--- Extracted information ---

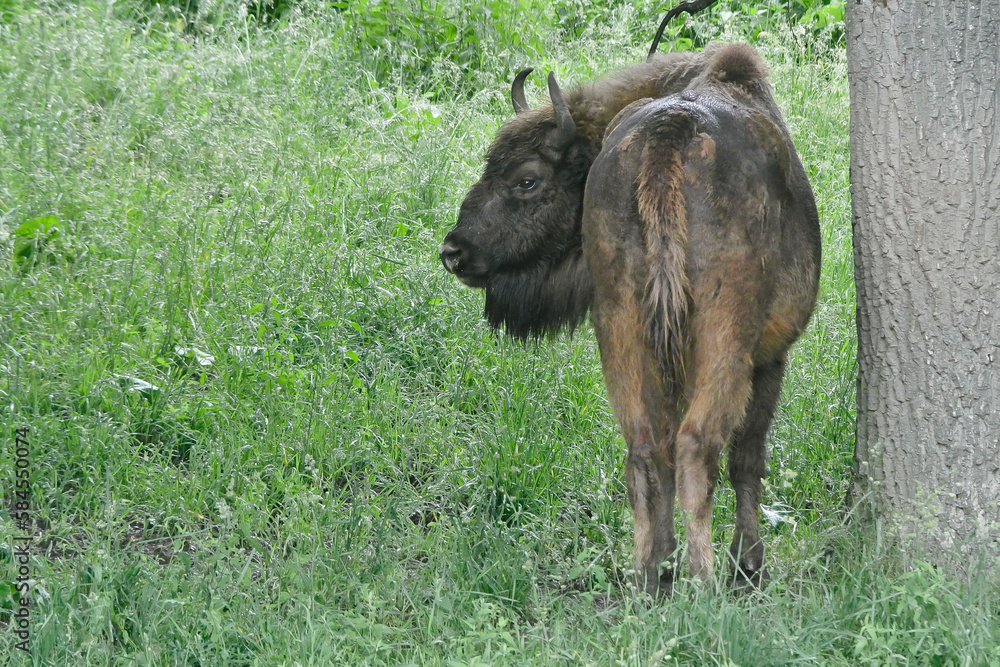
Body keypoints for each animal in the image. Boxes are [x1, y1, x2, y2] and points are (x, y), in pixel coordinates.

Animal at [439, 43, 820, 595]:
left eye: (526, 179)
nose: (453, 252)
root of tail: (668, 133)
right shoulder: (770, 358)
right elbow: (747, 459)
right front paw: (749, 565)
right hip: (723, 341)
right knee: (696, 447)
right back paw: (703, 583)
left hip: (619, 325)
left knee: (644, 448)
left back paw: (650, 576)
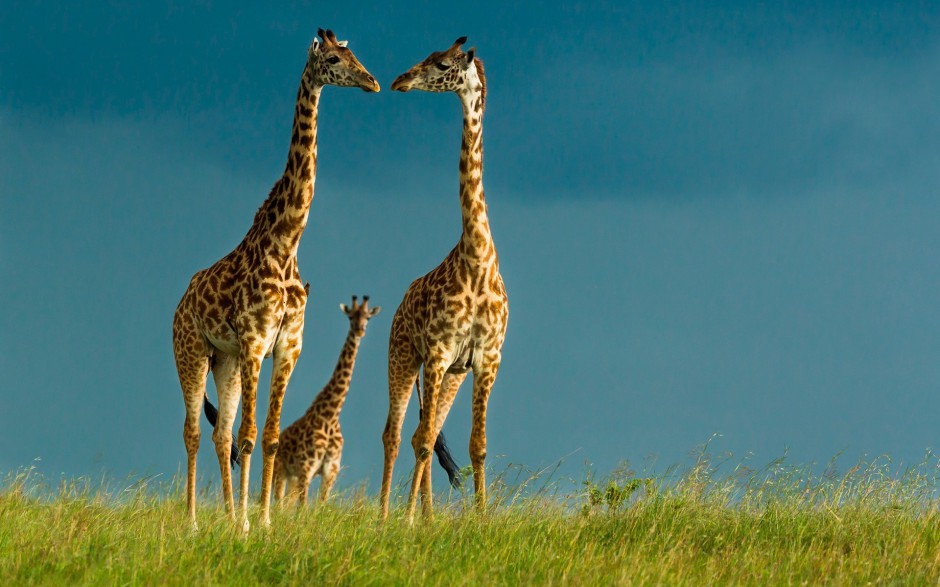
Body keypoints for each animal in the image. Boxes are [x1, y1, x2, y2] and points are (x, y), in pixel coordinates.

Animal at [270, 296, 380, 508]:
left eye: (368, 318)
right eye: (351, 316)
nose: (360, 330)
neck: (330, 415)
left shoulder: (330, 471)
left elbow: (321, 504)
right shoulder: (307, 467)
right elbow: (303, 507)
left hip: (293, 477)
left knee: (286, 504)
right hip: (281, 471)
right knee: (279, 502)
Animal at [382, 38, 510, 524]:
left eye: (440, 63)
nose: (399, 81)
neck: (477, 259)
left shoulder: (486, 358)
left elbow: (478, 446)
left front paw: (482, 517)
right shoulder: (436, 353)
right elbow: (420, 443)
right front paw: (406, 521)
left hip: (452, 372)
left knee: (427, 429)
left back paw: (428, 515)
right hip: (403, 355)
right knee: (398, 434)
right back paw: (391, 515)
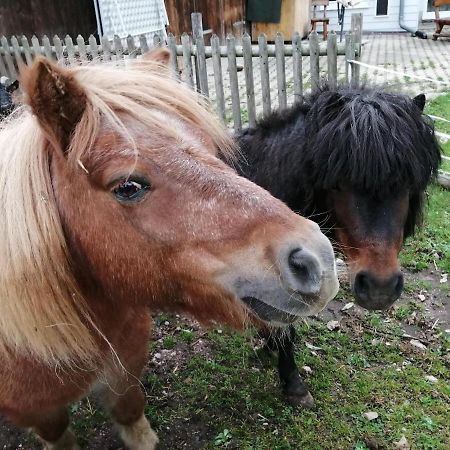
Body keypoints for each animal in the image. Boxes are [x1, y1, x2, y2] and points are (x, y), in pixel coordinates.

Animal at [0, 51, 338, 446]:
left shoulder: (125, 373)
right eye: (128, 187)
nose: (316, 261)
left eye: (213, 152)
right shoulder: (40, 413)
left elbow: (132, 417)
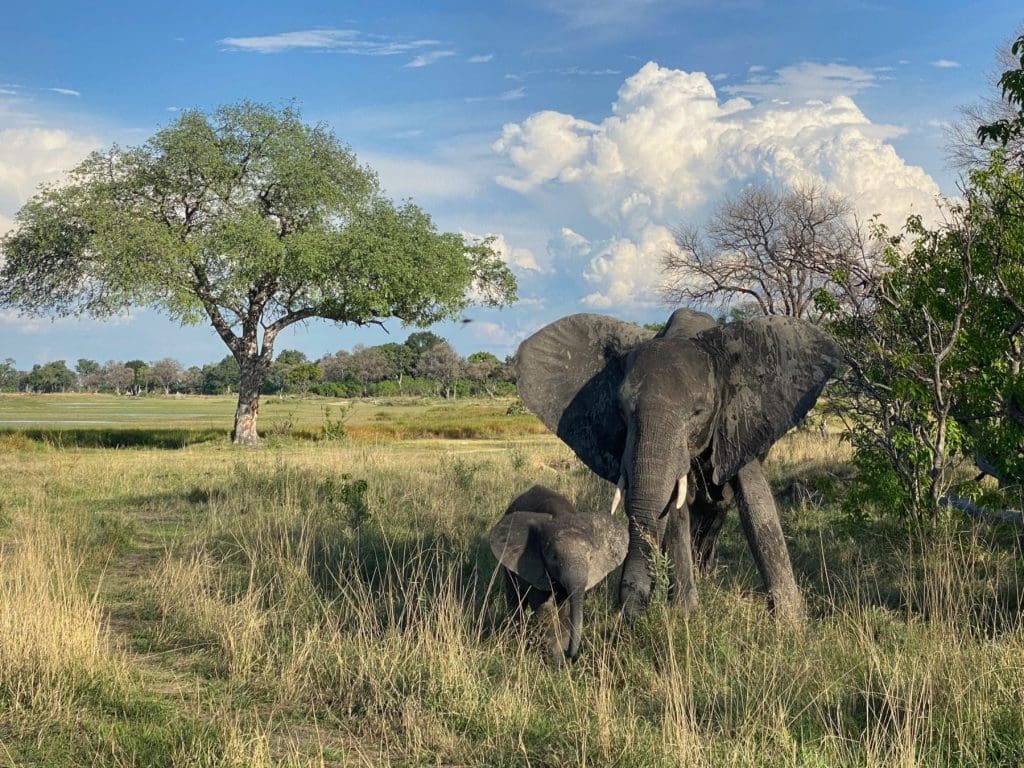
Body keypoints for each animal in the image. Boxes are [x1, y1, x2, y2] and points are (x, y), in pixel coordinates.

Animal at [485, 487, 622, 663]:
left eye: (591, 558)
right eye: (554, 557)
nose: (569, 653)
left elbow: (564, 607)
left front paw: (561, 659)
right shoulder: (535, 564)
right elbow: (545, 607)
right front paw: (556, 660)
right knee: (515, 597)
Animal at [516, 309, 843, 622]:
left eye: (698, 412)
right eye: (620, 410)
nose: (630, 612)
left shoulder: (739, 422)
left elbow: (757, 505)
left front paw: (790, 623)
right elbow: (675, 512)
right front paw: (686, 615)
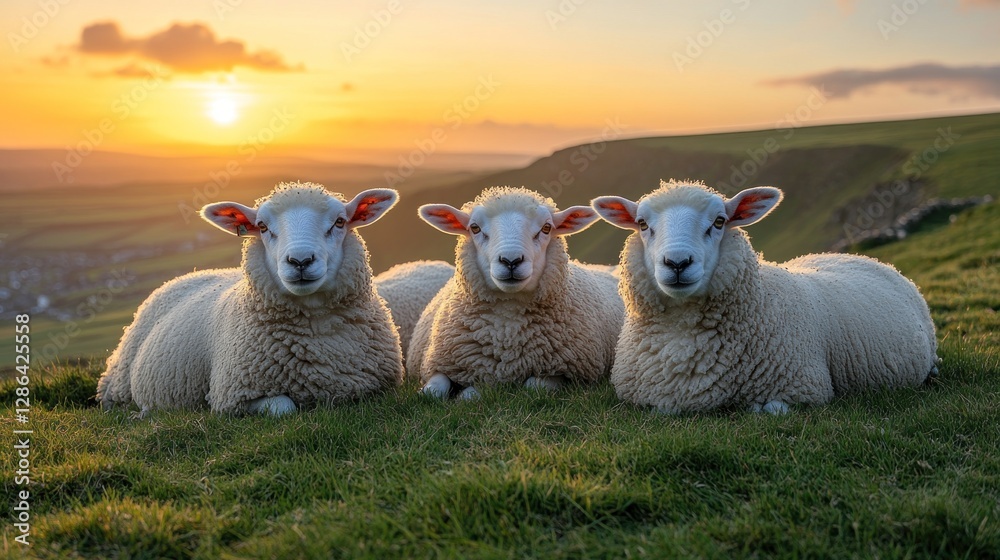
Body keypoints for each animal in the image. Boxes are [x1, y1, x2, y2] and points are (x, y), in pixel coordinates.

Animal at [96, 182, 404, 416]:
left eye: (339, 222)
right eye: (263, 227)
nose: (300, 261)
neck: (317, 330)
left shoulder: (378, 385)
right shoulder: (233, 396)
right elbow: (284, 408)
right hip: (119, 381)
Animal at [408, 187, 625, 399]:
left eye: (546, 228)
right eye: (475, 228)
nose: (511, 261)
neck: (507, 327)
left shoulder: (567, 370)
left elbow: (533, 387)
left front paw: (471, 392)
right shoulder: (441, 362)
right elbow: (431, 392)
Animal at [592, 180, 938, 415]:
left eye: (719, 221)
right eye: (642, 224)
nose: (677, 263)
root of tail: (860, 256)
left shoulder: (804, 388)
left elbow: (772, 409)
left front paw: (756, 409)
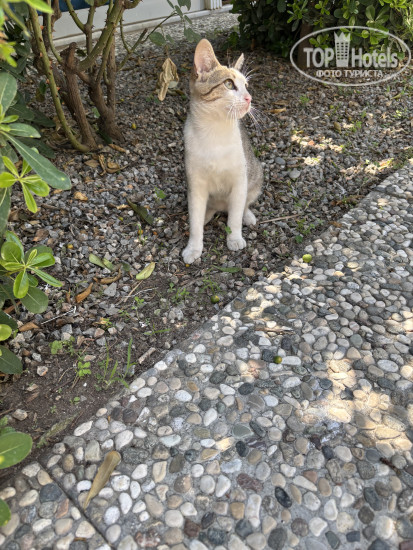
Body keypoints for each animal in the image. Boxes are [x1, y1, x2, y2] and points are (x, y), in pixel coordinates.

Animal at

---

Aim of the exercise:
Leaving images out, please output every line of the data exactly.

Reply to the exercise:
Body keypoints for each animal in the image. Boxes are [x1, y1, x2, y2] and points are (x, y), in pixel coordinates.

Animal at [439, 43, 820, 595]:
left eye: (526, 179)
nose: (453, 252)
root of tail: (668, 133)
right shoulder: (770, 358)
right elbow: (747, 459)
right front paw: (749, 565)
right hip: (723, 341)
right knee: (696, 447)
right back paw: (703, 583)
left hip: (619, 325)
left knee: (644, 448)
left back paw: (650, 576)
Body keypoints for each animal in the image. Boxes are [x1, y1, x2, y2] and points are (x, y), in pixel coordinates.

Animal at [270, 296, 380, 508]:
left eye: (368, 318)
right eye: (351, 316)
nose: (360, 330)
neck: (330, 415)
left shoulder: (330, 471)
left elbow: (321, 504)
right shoulder: (307, 467)
right elbow: (303, 507)
left hip: (293, 477)
left knee: (286, 504)
right hip: (281, 471)
right knee: (279, 502)
Animal at [382, 38, 510, 524]:
left eye: (440, 63)
nose: (399, 81)
neck: (477, 259)
left shoulder: (486, 358)
left elbow: (478, 446)
left front paw: (482, 517)
right shoulder: (436, 353)
right elbow: (420, 443)
right front paw: (406, 521)
left hip: (452, 372)
left knee: (427, 429)
left back paw: (428, 515)
right hip: (403, 355)
right knee: (398, 434)
right back paw: (391, 515)
Body keypoints for each animal in the image. Boxes are [x1, y1, x2, y2] and points are (x, y), in pixel coordinates.

Animal at [0, 51, 338, 446]:
left shoulder: (125, 373)
right eye: (128, 187)
nose: (316, 261)
left eye: (213, 152)
right shoulder: (40, 413)
left elbow: (132, 417)
Body keypoints for each animal in the image. Boxes are [x1, y1, x2, y2] and points are (x, y), in pixel coordinates.

Animal at [485, 487, 622, 663]:
left eye: (591, 558)
right eye: (554, 557)
nose: (569, 653)
left elbow: (564, 607)
left front paw: (561, 659)
right shoulder: (535, 564)
right elbow: (545, 607)
right front paw: (556, 660)
right knee: (515, 597)
Animal at [516, 309, 843, 622]:
left eye: (698, 412)
right eye: (620, 410)
nose: (630, 612)
left shoulder: (739, 422)
left elbow: (757, 505)
left front paw: (790, 623)
right elbow: (675, 512)
right front paw: (686, 615)
Body keypoints for each animal in the image. Boxes are [x1, y1, x2, y2] and points are (x, y), in pixel coordinates.

Animal at [96, 182, 404, 416]:
left eye: (339, 222)
right eye: (263, 227)
nose: (300, 261)
neck: (317, 330)
left shoulder: (378, 385)
right shoulder: (233, 396)
right elbow: (284, 408)
right hip: (119, 381)
Animal at [408, 187, 625, 399]:
left eye: (546, 228)
right eye: (475, 228)
nose: (511, 261)
neck: (507, 327)
left shoulder: (567, 370)
left elbow: (533, 387)
left front paw: (471, 392)
right shoulder: (441, 362)
right elbow: (431, 392)
Animal at [592, 180, 938, 415]:
left eye: (719, 221)
right eye: (642, 224)
nose: (677, 263)
root of tail: (860, 256)
left shoulder: (804, 388)
left elbow: (772, 409)
left front paw: (756, 409)
Body keypoints for each animal in the image. Boxes are [x1, y1, x2, y2] and points are (x, y), in pixel coordinates.

Animal at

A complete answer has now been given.